We were witnessing random JVM crash that triggers about 2/3 times each day in one of our production environment.
Crash log looks like:
# A fatal error has been detected by the Java Runtime Environment:
#
# SIGSEGV (0xb) at pc=0x0000ffff83e74690, pid=62198, tid=0x0000ffff6dbd51e0
#
# JRE version: OpenJDK Runtime Environment (8.0_222-b10) (build 1.8.0_222-Huawei_JDK_V100R001C00SPC150B002-b10)
# Java VM: OpenJDK 64-Bit Server VM (25.222-b10 mixed mode linux-aarch64 compressed oops)
# Problematic frame:
# V [libjvm.so+0x669690] oopDesc* PSPromotionManager::copy_to_survivor_space<false>(oopDesc*)+0xc0
Stack: [0x0000ffff6d9d6000,0x0000ffff6dbd6000], sp=0x0000ffff6dbd46c0, free space=2041k
Native frames: (J=compiled Java code, j=interpreted, Vv=VM code, C=native code)
V [libjvm.so+0x669690] oopDesc* PSPromotionManager::copy_to_survivor_space<false>(oopDesc*)+0xc0
V [libjvm.so+0x9b9db8] PSPromotionManager::drain_stacks_depth(bool)+0x780
V [libjvm.so+0x9bd660] StealTask::do_it(GCTaskManager*, unsigned int)+0x278
V [libjvm.so+0x5d081c] GCTaskThread::run()+0x18c
V [libjvm.so+0x9394ec] java_start(Thread*)+0x11c
C [libpthread.so.0+0x78bc] start_thread+0x19c
Debugging show this is triggered after patching bytecode.
Normal template interpreter sequence:
TemplateTable::putfield_or_static -> TemplateTable::resolve_cache_and_index -> InterpreterRuntime::resolve_from_cache -> InterpreterRuntime::resolve_get_put
cpCache entry is updated after that.
Then we do bytecode patching in TemplateTable::putfield_or_static and dispatch to the next bytecode through InterpreterMacroAssembler::dispatch_next.
510 void InterpreterMacroAssembler::dispatch_next(TosState state, int step, bool generate_poll) {
511 // load next bytecode
512 ldrb(rscratch1, Address(pre(rbcp, step)));
513 dispatch_base(state, Interpreter::dispatch_table(state), generate_poll);
514 }
After that we switch to the fast path: TemplateTable::fast_storefield.
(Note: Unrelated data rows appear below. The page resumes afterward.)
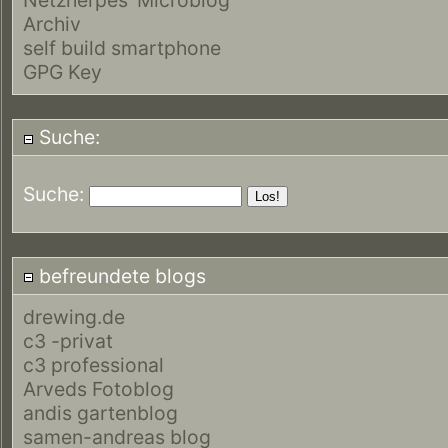
Archiv
self build smartphone
GPG Key
Suche:
Suche:
befreundete blogs
drewing.de
c3 -privat
c3 professional
Arveds Fotoblog
andis gartenblog
samen-andreas blog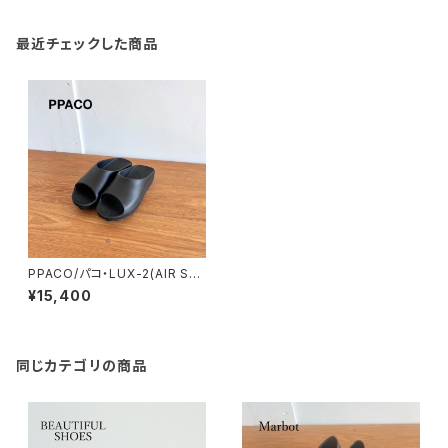
最近チェックした商品
PPACO/パコ・LUX-2(AIR ST
UDDED SOLE®)
¥15,400
同じカテゴリの商品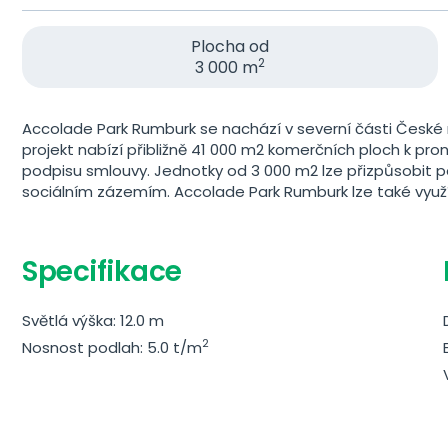
Plocha od
2
3 000 m
Accolade Park Rumburk se nachází v severní části České r
projekt nabízí přibližně 41 000 m2 komerčních ploch k p
podpisu smlouvy. Jednotky od 3 000 m2 lze přizpůsobit
sociálním zázemím. Accolade Park Rumburk lze také využí
Specifikace
Světlá výška: 12.0 m
2
Nosnost podlah: 5.0 t/m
This will read the cpCache entry.
But we may have invalid cpCache entry values as the memory barrier is missing.
The bytecode load may be scheduled before the bytecode load and even before the setting of the cpCache entry.
Reference:
armv8 architecture reference manual K11.6.1
This restriction applies only when the data value returned by a read is used as a data value to calculate the
address of a subsequent read or write. It does not apply if the data value returned by a read determines the
condition flags values, and the values of the flags are used for condition code evaluation to determine the
address of a subsequent read, either through conditional execution or the evaluation of a branch. This is called
a control dependency.